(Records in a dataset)
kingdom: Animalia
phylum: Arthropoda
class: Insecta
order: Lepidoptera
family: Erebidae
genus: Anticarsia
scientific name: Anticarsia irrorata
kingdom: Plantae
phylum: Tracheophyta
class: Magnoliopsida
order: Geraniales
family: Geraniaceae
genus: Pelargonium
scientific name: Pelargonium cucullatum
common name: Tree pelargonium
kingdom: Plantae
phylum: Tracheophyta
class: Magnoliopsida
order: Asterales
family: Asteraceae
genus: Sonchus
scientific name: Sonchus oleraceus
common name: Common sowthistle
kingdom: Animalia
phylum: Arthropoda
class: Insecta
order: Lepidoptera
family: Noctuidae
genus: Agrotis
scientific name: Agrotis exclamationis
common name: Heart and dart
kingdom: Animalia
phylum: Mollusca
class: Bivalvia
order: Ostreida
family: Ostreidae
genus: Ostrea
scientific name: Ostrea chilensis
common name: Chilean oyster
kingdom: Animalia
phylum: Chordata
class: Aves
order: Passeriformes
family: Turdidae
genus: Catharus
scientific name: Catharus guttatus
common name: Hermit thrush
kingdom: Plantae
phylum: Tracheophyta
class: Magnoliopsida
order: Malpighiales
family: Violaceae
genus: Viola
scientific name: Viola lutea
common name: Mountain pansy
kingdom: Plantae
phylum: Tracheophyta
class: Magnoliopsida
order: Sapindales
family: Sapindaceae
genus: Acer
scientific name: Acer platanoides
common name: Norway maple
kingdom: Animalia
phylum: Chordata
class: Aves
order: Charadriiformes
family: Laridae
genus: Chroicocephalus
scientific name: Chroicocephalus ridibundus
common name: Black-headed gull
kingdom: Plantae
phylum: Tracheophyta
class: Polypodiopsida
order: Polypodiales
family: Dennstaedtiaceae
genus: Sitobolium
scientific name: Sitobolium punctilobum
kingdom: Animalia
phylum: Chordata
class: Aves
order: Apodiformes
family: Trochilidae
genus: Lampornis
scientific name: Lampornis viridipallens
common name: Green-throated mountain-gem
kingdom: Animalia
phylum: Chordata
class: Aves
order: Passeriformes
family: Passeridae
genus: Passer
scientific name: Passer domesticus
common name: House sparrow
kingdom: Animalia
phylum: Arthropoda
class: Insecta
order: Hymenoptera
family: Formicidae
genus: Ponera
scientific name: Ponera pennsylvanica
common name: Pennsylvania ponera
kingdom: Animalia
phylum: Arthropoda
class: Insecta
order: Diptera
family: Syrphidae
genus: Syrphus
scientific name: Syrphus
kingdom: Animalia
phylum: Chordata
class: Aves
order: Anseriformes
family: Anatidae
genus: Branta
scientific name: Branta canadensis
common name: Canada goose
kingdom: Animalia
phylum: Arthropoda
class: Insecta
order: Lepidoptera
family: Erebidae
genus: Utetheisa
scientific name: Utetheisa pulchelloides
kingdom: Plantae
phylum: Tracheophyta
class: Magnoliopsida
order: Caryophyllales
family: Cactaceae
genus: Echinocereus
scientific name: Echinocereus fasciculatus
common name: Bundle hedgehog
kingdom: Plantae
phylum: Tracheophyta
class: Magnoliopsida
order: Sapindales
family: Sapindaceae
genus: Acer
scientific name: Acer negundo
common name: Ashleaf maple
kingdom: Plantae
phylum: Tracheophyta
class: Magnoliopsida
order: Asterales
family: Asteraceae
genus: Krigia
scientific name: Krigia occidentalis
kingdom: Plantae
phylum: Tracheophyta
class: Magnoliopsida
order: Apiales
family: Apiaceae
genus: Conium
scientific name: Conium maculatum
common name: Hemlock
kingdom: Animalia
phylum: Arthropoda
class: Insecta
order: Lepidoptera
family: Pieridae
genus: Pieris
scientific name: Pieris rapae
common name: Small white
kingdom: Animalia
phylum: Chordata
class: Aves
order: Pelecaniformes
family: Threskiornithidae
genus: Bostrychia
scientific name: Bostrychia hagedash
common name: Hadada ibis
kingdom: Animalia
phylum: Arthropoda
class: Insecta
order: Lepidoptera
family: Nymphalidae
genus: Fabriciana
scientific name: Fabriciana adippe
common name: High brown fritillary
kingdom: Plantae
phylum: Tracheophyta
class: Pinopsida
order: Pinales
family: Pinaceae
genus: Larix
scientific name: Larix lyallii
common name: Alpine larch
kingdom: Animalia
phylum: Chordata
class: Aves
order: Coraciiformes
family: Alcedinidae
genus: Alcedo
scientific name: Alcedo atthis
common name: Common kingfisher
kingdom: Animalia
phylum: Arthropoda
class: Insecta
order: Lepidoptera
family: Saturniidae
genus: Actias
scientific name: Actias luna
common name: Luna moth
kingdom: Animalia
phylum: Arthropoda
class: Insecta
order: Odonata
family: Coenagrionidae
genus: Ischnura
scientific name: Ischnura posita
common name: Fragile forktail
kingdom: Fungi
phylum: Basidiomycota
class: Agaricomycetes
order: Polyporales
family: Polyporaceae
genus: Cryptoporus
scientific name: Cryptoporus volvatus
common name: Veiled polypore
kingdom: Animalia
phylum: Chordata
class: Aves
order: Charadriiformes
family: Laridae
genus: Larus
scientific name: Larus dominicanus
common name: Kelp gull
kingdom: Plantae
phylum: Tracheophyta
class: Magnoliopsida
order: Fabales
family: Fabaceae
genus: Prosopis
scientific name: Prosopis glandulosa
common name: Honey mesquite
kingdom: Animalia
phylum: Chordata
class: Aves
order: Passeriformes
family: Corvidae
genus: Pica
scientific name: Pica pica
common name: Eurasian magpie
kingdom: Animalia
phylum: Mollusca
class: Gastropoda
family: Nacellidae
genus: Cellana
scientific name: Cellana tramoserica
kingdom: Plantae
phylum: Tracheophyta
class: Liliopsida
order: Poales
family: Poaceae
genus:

- _WHAT IS REQUIRED_
Rewrite every line of the listing above as a numbered list, dropping any blank lines.

- _SOLVED EXERCISE_
1. kingdom: Animalia
2. phylum: Arthropoda
3. class: Insecta
4. order: Lepidoptera
5. family: Erebidae
6. genus: Anticarsia
7. scientific name: Anticarsia irrorata
8. kingdom: Plantae
9. phylum: Tracheophyta
10. class: Magnoliopsida
11. order: Geraniales
12. family: Geraniaceae
13. genus: Pelargonium
14. scientific name: Pelargonium cucullatum
15. common name: Tree pelargonium
16. kingdom: Plantae
17. phylum: Tracheophyta
18. class: Magnoliopsida
19. order: Asterales
20. family: Asteraceae
21. genus: Sonchus
22. scientific name: Sonchus oleraceus
23. common name: Common sowthistle
24. kingdom: Animalia
25. phylum: Arthropoda
26. class: Insecta
27. order: Lepidoptera
28. family: Noctuidae
29. genus: Agrotis
30. scientific name: Agrotis exclamationis
31. common name: Heart and dart
32. kingdom: Animalia
33. phylum: Mollusca
34. class: Bivalvia
35. order: Ostreida
36. family: Ostreidae
37. genus: Ostrea
38. scientific name: Ostrea chilensis
39. common name: Chilean oyster
40. kingdom: Animalia
41. phylum: Chordata
42. class: Aves
43. order: Passeriformes
44. family: Turdidae
45. genus: Catharus
46. scientific name: Catharus guttatus
47. common name: Hermit thrush
48. kingdom: Plantae
49. phylum: Tracheophyta
50. class: Magnoliopsida
51. order: Malpighiales
52. family: Violaceae
53. genus: Viola
54. scientific name: Viola lutea
55. common name: Mountain pansy
56. kingdom: Plantae
57. phylum: Tracheophyta
58. class: Magnoliopsida
59. order: Sapindales
60. family: Sapindaceae
61. genus: Acer
62. scientific name: Acer platanoides
63. common name: Norway maple
64. kingdom: Animalia
65. phylum: Chordata
66. class: Aves
67. order: Charadriiformes
68. family: Laridae
69. genus: Chroicocephalus
70. scientific name: Chroicocephalus ridibundus
71. common name: Black-headed gull
72. kingdom: Plantae
73. phylum: Tracheophyta
74. class: Polypodiopsida
75. order: Polypodiales
76. family: Dennstaedtiaceae
77. genus: Sitobolium
78. scientific name: Sitobolium punctilobum
79. kingdom: Animalia
80. phylum: Chordata
81. class: Aves
82. order: Apodiformes
83. family: Trochilidae
84. genus: Lampornis
85. scientific name: Lampornis viridipallens
86. common name: Green-throated mountain-gem
87. kingdom: Animalia
88. phylum: Chordata
89. class: Aves
90. order: Passeriformes
91. family: Passeridae
92. genus: Passer
93. scientific name: Passer domesticus
94. common name: House sparrow
95. kingdom: Animalia
96. phylum: Arthropoda
97. class: Insecta
98. order: Hymenoptera
99. family: Formicidae
100. genus: Ponera
101. scientific name: Ponera pennsylvanica
102. common name: Pennsylvania ponera
103. kingdom: Animalia
104. phylum: Arthropoda
105. class: Insecta
106. order: Diptera
107. family: Syrphidae
108. genus: Syrphus
109. scientific name: Syrphus
110. kingdom: Animalia
111. phylum: Chordata
112. class: Aves
113. order: Anseriformes
114. family: Anatidae
115. genus: Branta
116. scientific name: Branta canadensis
117. common name: Canada goose
118. kingdom: Animalia
119. phylum: Arthropoda
120. class: Insecta
121. order: Lepidoptera
122. family: Erebidae
123. genus: Utetheisa
124. scientific name: Utetheisa pulchelloides
125. kingdom: Plantae
126. phylum: Tracheophyta
127. class: Magnoliopsida
128. order: Caryophyllales
129. family: Cactaceae
130. genus: Echinocereus
131. scientific name: Echinocereus fasciculatus
132. common name: Bundle hedgehog
133. kingdom: Plantae
134. phylum: Tracheophyta
135. class: Magnoliopsida
136. order: Sapindales
137. family: Sapindaceae
138. genus: Acer
139. scientific name: Acer negundo
140. common name: Ashleaf maple
141. kingdom: Plantae
142. phylum: Tracheophyta
143. class: Magnoliopsida
144. order: Asterales
145. family: Asteraceae
146. genus: Krigia
147. scientific name: Krigia occidentalis
148. kingdom: Plantae
149. phylum: Tracheophyta
150. class: Magnoliopsida
151. order: Apiales
152. family: Apiaceae
153. genus: Conium
154. scientific name: Conium maculatum
155. common name: Hemlock
156. kingdom: Animalia
157. phylum: Arthropoda
158. class: Insecta
159. order: Lepidoptera
160. family: Pieridae
161. genus: Pieris
162. scientific name: Pieris rapae
163. common name: Small white
164. kingdom: Animalia
165. phylum: Chordata
166. class: Aves
167. order: Pelecaniformes
168. family: Threskiornithidae
169. genus: Bostrychia
170. scientific name: Bostrychia hagedash
171. common name: Hadada ibis
172. kingdom: Animalia
173. phylum: Arthropoda
174. class: Insecta
175. order: Lepidoptera
176. family: Nymphalidae
177. genus: Fabriciana
178. scientific name: Fabriciana adippe
179. common name: High brown fritillary
180. kingdom: Plantae
181. phylum: Tracheophyta
182. class: Pinopsida
183. order: Pinales
184. family: Pinaceae
185. genus: Larix
186. scientific name: Larix lyallii
187. common name: Alpine larch
188. kingdom: Animalia
189. phylum: Chordata
190. class: Aves
191. order: Coraciiformes
192. family: Alcedinidae
193. genus: Alcedo
194. scientific name: Alcedo atthis
195. common name: Common kingfisher
196. kingdom: Animalia
197. phylum: Arthropoda
198. class: Insecta
199. order: Lepidoptera
200. family: Saturniidae
201. genus: Actias
202. scientific name: Actias luna
203. common name: Luna moth
204. kingdom: Animalia
205. phylum: Arthropoda
206. class: Insecta
207. order: Odonata
208. family: Coenagrionidae
209. genus: Ischnura
210. scientific name: Ischnura posita
211. common name: Fragile forktail
212. kingdom: Fungi
213. phylum: Basidiomycota
214. class: Agaricomycetes
215. order: Polyporales
216. family: Polyporaceae
217. genus: Cryptoporus
218. scientific name: Cryptoporus volvatus
219. common name: Veiled polypore
220. kingdom: Animalia
221. phylum: Chordata
222. class: Aves
223. order: Charadriiformes
224. family: Laridae
225. genus: Larus
226. scientific name: Larus dominicanus
227. common name: Kelp gull
228. kingdom: Plantae
229. phylum: Tracheophyta
230. class: Magnoliopsida
231. order: Fabales
232. family: Fabaceae
233. genus: Prosopis
234. scientific name: Prosopis glandulosa
235. common name: Honey mesquite
236. kingdom: Animalia
237. phylum: Chordata
238. class: Aves
239. order: Passeriformes
240. family: Corvidae
241. genus: Pica
242. scientific name: Pica pica
243. common name: Eurasian magpie
244. kingdom: Animalia
245. phylum: Mollusca
246. class: Gastropoda
247. family: Nacellidae
248. genus: Cellana
249. scientific name: Cellana tramoserica
250. kingdom: Plantae
251. phylum: Tracheophyta
252. class: Liliopsida
253. order: Poales
254. family: Poaceae
255. genus:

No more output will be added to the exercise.